A astrobióloga e geobióloga Dr.ᵃ Amy J. Williams, professora associada do departamento de geociências da Universidade da Flórida, explica que ser um fato que, para a vida ocorrer e evoluísse na Terra primitiva, seria necessário um catalisador energético para contribuir com algumas das reações.
Williams não está diretamente ligada com a pesquisa, mas relatou em uma troca de e-mails com a CNN que para os aminoácidos se formarem, é preciso haver átomos de nitrogênios aptos a se unirem ao carbono. E para que essas partículas sejam libertas a partir do gás nitrogênio, é necessário despedaçar ligações moleculares fortes, exigindo uma quantidade enorme de energia.
Neste caso, a energia necessária viria dos micro-raios, servindo para quebrar as ligações moleculares, e auxiliando na criação das novas moléculas essenciais para que a vida na Terra pudesse surgir e evoluir.
A origem da vida na Terra segundo Miller-Urey
Para recriar o mesmo lugar que pode ter gerado as primeiras moléculas orgânicas na Terra, os pesquisadores utilizaram como base os experimentos realizados em 1953 por Stanley Miller e Harold Urey, que criaram uma mistura gasosa que copiava a atmosfera da Terra primitiva.
Os cientistas combinaram amônia (NH₃), metano (CH₄), hidrogênio (H₂) e água, fecharam essa “atmosfera” dentro de uma esfera de vidro, e inseriram descargas elétricas, resultando na criação de aminoácidos simples que possuíam carbono e nitrogênio.
O experimento de Miller-Urey, como ficou conhecido, foi a base para a teoria científica da abiogênese, que diz que a vida surgiu a partir de moléculas não vivas.

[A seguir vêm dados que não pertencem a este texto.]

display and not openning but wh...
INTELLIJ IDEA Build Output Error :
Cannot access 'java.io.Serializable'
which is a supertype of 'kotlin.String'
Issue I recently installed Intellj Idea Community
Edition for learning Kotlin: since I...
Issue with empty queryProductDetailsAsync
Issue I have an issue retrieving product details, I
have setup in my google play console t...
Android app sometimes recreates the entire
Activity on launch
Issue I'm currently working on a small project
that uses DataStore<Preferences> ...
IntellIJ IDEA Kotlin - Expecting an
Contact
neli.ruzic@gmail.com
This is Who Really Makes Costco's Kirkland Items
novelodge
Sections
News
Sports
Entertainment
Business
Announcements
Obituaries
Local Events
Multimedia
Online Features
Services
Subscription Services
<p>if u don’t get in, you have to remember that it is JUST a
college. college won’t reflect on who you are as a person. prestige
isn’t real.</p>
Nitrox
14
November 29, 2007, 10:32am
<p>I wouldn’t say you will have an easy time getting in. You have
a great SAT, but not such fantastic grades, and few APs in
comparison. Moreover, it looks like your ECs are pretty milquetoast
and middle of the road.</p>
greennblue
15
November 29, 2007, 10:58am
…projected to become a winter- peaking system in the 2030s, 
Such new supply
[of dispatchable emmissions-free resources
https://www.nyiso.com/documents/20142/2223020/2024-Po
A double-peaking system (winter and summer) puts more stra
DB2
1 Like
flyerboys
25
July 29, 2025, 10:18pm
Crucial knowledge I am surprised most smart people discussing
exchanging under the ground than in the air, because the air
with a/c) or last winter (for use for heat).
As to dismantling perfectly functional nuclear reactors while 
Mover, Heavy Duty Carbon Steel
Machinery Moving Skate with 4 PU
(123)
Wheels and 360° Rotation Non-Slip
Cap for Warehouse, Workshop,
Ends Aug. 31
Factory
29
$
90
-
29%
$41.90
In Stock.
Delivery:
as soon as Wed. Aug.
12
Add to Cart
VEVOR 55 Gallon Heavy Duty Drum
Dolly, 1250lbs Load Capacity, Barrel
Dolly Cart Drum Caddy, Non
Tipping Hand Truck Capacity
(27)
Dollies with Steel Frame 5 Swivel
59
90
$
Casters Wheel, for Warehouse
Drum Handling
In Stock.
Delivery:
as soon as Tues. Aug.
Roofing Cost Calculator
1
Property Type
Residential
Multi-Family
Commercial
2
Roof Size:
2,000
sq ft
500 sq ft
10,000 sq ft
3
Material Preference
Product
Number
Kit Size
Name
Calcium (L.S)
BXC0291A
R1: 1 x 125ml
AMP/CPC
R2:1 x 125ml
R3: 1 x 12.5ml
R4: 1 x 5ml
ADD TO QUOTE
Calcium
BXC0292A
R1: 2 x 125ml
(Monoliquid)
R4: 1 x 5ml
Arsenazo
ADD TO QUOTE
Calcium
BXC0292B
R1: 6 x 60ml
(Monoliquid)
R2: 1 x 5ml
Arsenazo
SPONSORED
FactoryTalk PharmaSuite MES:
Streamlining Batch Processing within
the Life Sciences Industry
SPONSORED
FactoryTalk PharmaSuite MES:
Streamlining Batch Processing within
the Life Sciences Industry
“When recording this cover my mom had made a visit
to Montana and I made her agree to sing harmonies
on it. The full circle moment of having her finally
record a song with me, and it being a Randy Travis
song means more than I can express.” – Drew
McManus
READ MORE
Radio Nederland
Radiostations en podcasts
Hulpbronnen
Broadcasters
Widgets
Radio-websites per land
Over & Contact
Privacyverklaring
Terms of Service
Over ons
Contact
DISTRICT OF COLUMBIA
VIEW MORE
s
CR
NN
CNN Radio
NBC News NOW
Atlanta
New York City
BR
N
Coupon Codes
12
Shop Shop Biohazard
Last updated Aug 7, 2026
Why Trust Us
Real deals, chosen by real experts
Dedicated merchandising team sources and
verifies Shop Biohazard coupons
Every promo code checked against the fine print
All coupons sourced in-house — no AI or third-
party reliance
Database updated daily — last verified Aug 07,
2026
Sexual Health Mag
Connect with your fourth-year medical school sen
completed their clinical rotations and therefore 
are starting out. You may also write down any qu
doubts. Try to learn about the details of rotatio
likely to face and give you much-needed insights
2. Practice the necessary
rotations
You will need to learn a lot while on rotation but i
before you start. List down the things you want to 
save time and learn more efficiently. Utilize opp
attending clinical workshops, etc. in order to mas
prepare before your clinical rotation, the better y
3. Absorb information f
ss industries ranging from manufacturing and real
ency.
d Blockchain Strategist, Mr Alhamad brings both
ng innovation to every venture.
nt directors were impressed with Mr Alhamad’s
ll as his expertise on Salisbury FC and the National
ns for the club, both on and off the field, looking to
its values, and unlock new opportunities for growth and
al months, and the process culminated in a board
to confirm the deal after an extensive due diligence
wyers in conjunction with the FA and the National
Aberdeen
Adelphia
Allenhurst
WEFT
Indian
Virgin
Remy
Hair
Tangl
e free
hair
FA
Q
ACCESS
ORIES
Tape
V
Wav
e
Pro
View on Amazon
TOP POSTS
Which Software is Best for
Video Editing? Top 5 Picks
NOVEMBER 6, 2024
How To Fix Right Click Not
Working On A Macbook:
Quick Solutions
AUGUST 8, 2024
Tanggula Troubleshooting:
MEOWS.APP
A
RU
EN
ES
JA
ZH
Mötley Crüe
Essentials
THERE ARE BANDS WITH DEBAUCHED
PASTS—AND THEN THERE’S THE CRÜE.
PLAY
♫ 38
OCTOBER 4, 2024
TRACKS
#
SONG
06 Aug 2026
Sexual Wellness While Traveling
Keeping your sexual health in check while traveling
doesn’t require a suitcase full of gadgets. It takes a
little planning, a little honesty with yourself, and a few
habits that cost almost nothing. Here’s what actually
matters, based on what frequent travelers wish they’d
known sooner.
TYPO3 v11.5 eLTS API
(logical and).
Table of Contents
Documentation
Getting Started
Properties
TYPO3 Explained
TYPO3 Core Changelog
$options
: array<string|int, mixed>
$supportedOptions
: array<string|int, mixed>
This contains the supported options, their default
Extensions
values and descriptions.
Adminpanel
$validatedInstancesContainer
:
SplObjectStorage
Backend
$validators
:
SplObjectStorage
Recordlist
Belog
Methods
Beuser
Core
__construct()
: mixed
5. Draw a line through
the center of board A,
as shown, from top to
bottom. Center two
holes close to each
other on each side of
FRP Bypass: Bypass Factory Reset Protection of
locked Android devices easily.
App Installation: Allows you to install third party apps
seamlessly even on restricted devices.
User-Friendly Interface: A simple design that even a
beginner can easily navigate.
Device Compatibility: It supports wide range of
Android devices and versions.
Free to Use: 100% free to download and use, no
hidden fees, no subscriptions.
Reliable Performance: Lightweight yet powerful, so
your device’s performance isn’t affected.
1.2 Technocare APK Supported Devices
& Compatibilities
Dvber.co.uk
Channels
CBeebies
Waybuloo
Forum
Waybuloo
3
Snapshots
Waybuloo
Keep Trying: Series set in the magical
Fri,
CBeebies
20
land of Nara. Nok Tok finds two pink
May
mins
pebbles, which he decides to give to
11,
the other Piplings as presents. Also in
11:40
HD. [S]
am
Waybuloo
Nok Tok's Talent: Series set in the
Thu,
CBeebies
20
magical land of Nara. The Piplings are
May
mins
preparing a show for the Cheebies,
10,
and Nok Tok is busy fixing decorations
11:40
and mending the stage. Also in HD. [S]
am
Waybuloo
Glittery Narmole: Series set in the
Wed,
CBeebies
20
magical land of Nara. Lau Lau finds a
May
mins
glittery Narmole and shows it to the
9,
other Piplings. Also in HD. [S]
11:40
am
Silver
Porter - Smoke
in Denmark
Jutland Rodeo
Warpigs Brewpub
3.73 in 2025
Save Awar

No novo estudo, os experimentos de 1953 foram revistos, mas focado na atividade elétrica em escala menor, segundo o autor sênior do estudo, Dr. Richard Zare, professor Marguerite Blake Wilbur de Ciências Naturais.
Zare e os demais cientistas estudaram a troca de eletricidade entre gotículas de água carregadas com eletricidade, que possuem diâmetros entre um micrômetro e 20 micrômetros. Um fio de cabelo humano tem por volta de 100 micrômetros de largura, para comparação.
Foi misturado amônia, dióxido de carbono, metano e nitrogênio em um bulbo de vidro, e a mistura gasosa foi pulverizada com uma névoa de água. Graças a uma câmera de alta velocidade, foi possível obter fotos de micro-raios no vapor.
Averiguando a mistura do bulbo, foi localizado moléculas orgânicas com ligações entre carbono e nitrogênio, inclusive ma base nitrogenada presente no RNA: aminoácido glicina e uracil.
Zare explica que não foi descoberta uma “nova química”, ou mesmo novas leis da física. Foi reproduzido o experimento Miller-Urey de 1953, baseado em princípios da eletrostática, observando as pequenas gotículas que, quando geradas a partir da água, geram luz e centelha. E essa centelha provoca diversos tipos de transformação química.
Raios, água e vida
Apesar de auxiliarem no processo que precisa de energia em abundância, os raios são esporádicos e imprevisíveis, não podendo ter sido a fonte principal de energia em uma Terra primitiva instável.
Há bilhões de anos, os raios poderiam ser um fenômeno extremamente raro para produzir aminoácidos suficientes para sustentar a vida terrestre, o que inclusive gerou dúvidas no passado, segundo Zare.
Em contrapartida, a pulverização da água era mais comum que os raios. Neste cenário, os micro-raios formados pela névoa podem ter gerado a formação de aminoácidos em poças e lagos rasos, locais onde essas moléculas tinham como se acumular e formar compostos mais complexos, fazendo com que a vida evoluísse eventualmente.